De ce qui précède, promouvoir une société accueillante fait partie de valeurs communes humainement partagées par tous. Ainsi, il ne serait pas logique de prétendre à une « élection divine », à l’instar « des gens repliés sur eux-mêmes »[11]. En fait, il faudrait toutefois « poser cet imaginaire d’un lien d’élection tout en le faisant traverser par une dynamique purificatrice d’universalisation »[12]. De manière courte, étant donné la situation pluraliste ainsi que l’avenir de la cité qui dépend de l’engagement de tous, homosexuels et hétérosexuels sont invités à s’impliquer à travers diverses collaborations en vue d’une cité juste et digne.
Conclusion
Pour conclure, l’homosexualité en République Démocratique du Congo est une réalité sociale peu visible. Elle y est minoritaire, voire embryonnaire. Ses pratiquants tendent à se constituer en une sorte de communauté informelle et marginale. Ils prennent petit à petit conscience d’une sorte d’identité[13]. Certains homosexuels se connaissent et savent tout de tous. Ils se comportent prudemment vis-à-vis d’éventuels espions capables d’approcher le cercle. Ils ont construit un langage propre à eux.

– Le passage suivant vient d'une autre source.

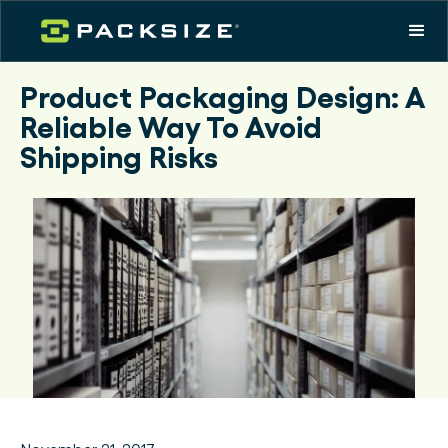
Product Packaging Design: A
Reliable Way To Avoid
Shipping Risks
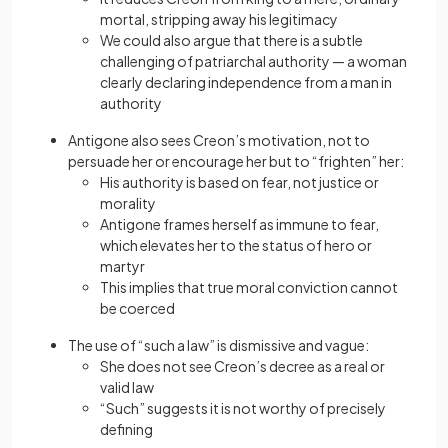
mortal, stripping away his legitimacy
We could also argue that there is a subtle
challenging of patriarchal authority — a woman
clearly declaring independence from a man in
authority
Antigone also sees Creon’s motivation, not to
persuade her or encourage her but to “frighten” her:
His authority is based on fear, not justice or
morality
Antigone frames herself as immune to fear,
which elevates her to the status of hero or
martyr
This implies that true moral conviction cannot
be coerced
The use of “such a law” is dismissive and vague:
She does not see Creon’s decree as a real or
valid law
“Such” suggests it is not worthy of precisely
defining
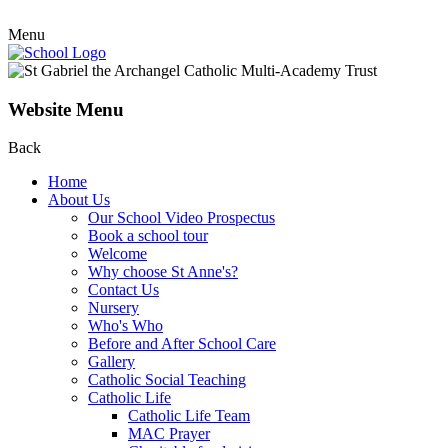
Menu
Website Menu
Back
Home
About Us
Our School Video Prospectus
Book a school tour
Welcome
Why choose St Anne's?
Contact Us
Nursery
Who's Who
Before and After School Care
Gallery
Catholic Social Teaching
Catholic Life
Catholic Life Team
MAC Prayer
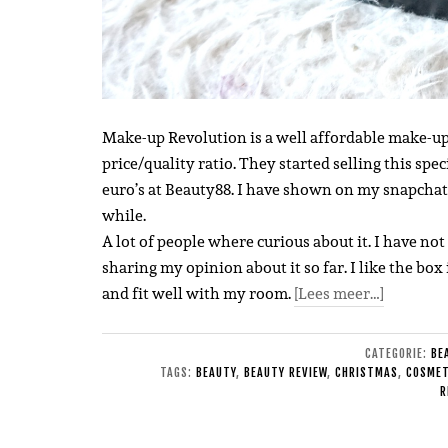
Make-up Revolution is a well affordable make-up
price/quality ratio. They started selling this spec
euro’s at Beauty88.
I have shown on my snapchat a
while.
A lot of people where curious about it. I have not 
sharing my opinion about it so far. I like the box 
and fit well with my room.
[Lees meer…]
CATEGORIE:
BE
TAGS:
BEAUTY
,
BEAUTY REVIEW
,
CHRISTMAS
,
COSMET
R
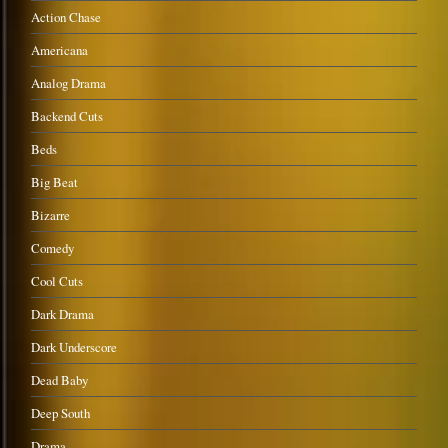
Action Chase
Americana
Analog Drama
Backend Cuts
Beds
Big Beat
Bizarre
Comedy
Cool Cuts
Dark Drama
Dark Underscore
Dead Baby
Deep South
Drama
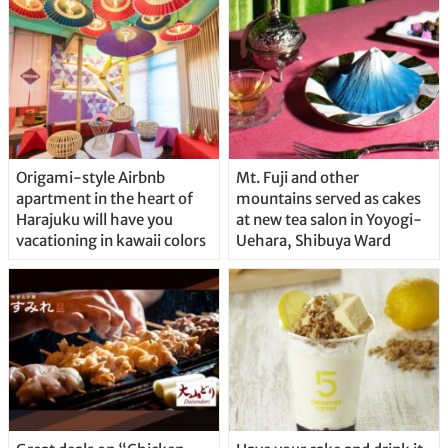
Origami-style Airbnb
Mt. Fuji and other
apartment in the heart of
mountains served as cakes
Harajuku will have you
at new tea salon in Yoyogi-
vacationing in kawaii colors
Uehara, Shibuya Ward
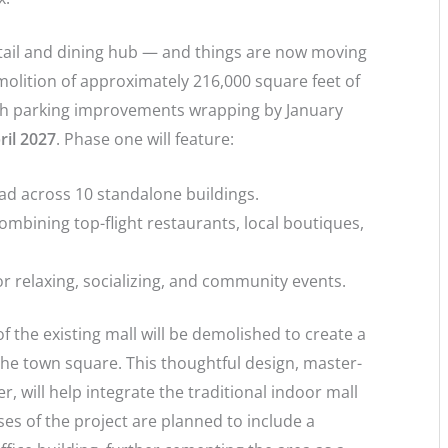
retail and dining hub — and things are now moving
emolition of approximately 216,000 square feet of
ith parking improvements wrapping by January
ril 2027
. Phase one will feature:
d across 10 standalone buildings.
combining top-flight restaurants, local boutiques,
r relaxing, socializing, and community events.
f the existing mall will be demolished to create a
the town square. This thoughtful design, master-
 will help integrate the traditional indoor mall
es of the project are planned to include a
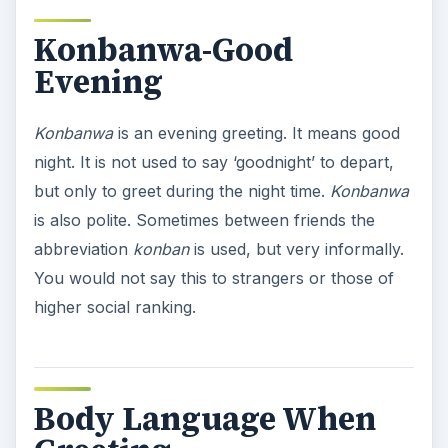
Konbanwa-Good
Evening
Konbanwa
is an evening greeting. It means good
night. It is not used to say ‘goodnight’ to depart,
but only to greet during the night time.
Konbanwa
is also polite. Sometimes between friends the
abbreviation
konban
is used, but very informally.
You would not say this to strangers or those of
higher social ranking.
Body Language When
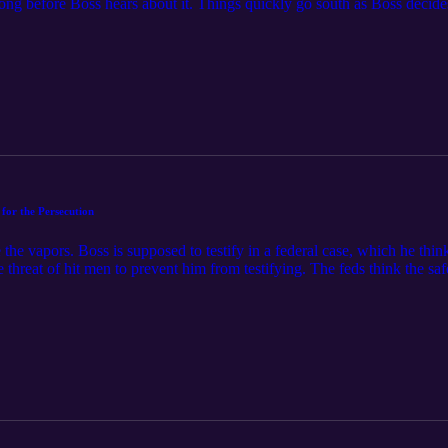
long before Boss hears about it. Things quickly go south as Boss decides 
 life is on the line! Rosco melts our hearts again, and it’s the Dukes t
e Fun Boys are talking about Granny Annie! Feel free to contact the 
for the Persecution
he vapors. Boss is supposed to testify in a federal case, which he think
e threat of hit men to prevent him from testifying. The feds think the safe
n the road. And that’s where we hit high gear for the rest of the episode
ess for the Persecution! Feel free to contact the FunBoys at funboys@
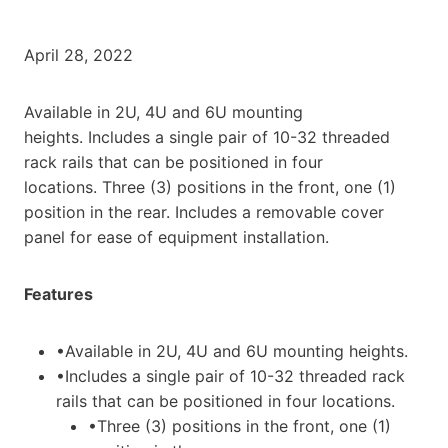
April 28, 2022
Available in 2U, 4U and 6U mounting
heights. Includes a single pair of 10-32 threaded
rack rails that can be positioned in four
locations. Three (3) positions in the front, one (1)
position in the rear. Includes a removable cover
panel for ease of equipment installation.
Features
•Available in 2U, 4U and 6U mounting heights.
•Includes a single pair of 10-32 threaded rack
rails that can be positioned in four locations.
•Three (3) positions in the front, one (1)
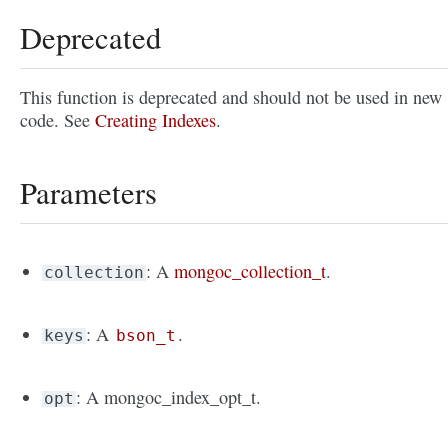
Deprecated
This function is deprecated and should not be used in new
code. See
Creating Indexes
.
Parameters
: A
mongoc_collection_t
.
collection
: A
.
keys
bson_t
: A mongoc_index_opt_t.
opt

Aussi, il y a lieu d’affirmer que l’opinion congolaise n’adhère pas totalement à l’homosexualité. Cette dernière est considérée comme une réalité contre nature. Dans ce contexte, les homosexuels ne sont pas bien vus. En outre, la religion joue un grand rôle dans le mépris et le rejet de l’homosexualité. À ce sujet, rappelons que la majorité des Congolais sont de croyance chrétienne. Tous ces croyants considèrent l’homosexualité comme un acte immoral et un péché. Par conséquent, il est difficile d’institutionnaliser aujourd’hui l’homosexualité en République Démocratique du Congo. Se croire pur et supérieur aux homosexuels est une discrimination. Les lieux théologiques énumérés ci-dessus sont une invitation au dépassement d’égoïsmes. Ils sont capables de travailler à l’émergence d’une perspective plurielle englobant hétérosexuels et homosexuels, basée sur le respect, l’accueil, la tolérance, la liberté et la fraternité.
[1] Cf. E. Kilwa, A. Banza et H. Ndabereye, « Les perspectives de l’institutionnalisation de l’homosexualité en Afrique : cas de la République Démocratique du Congo », in ISSR Journals, 23, 158-166.
[2] Cf. Ibidem
[3] Ibidem
[4] Cf. Ibidem, 167–169.
[5]J. Moingt, Faire bouger l’Église catholique: pour un humanisme évangélique, Paris, DDB, 104.
[6] Cf. C. Theobald, Selon l’esprit de sainteté, Paris, Cerf, 2015.
Idem, « Une spiritualité de l’hospitalité », in Christus, 214 (2007)
[7]Ibidem, 148.
[8] Cf. Ibidem, 149.
[9] C. Theobald, Christianisme comme style. Une manière de faire de la théologie en postmodernité, Paris, Cerf, 2007, 749.
[10] Ibidem, 750.
[11] Ibidem, 752.
[12] Ibidem, 753.
[13] Cf Gueboguo, La question homosexuelle en Afrique. Le cas du Cameroun, Paris, L’Harmattan, 101.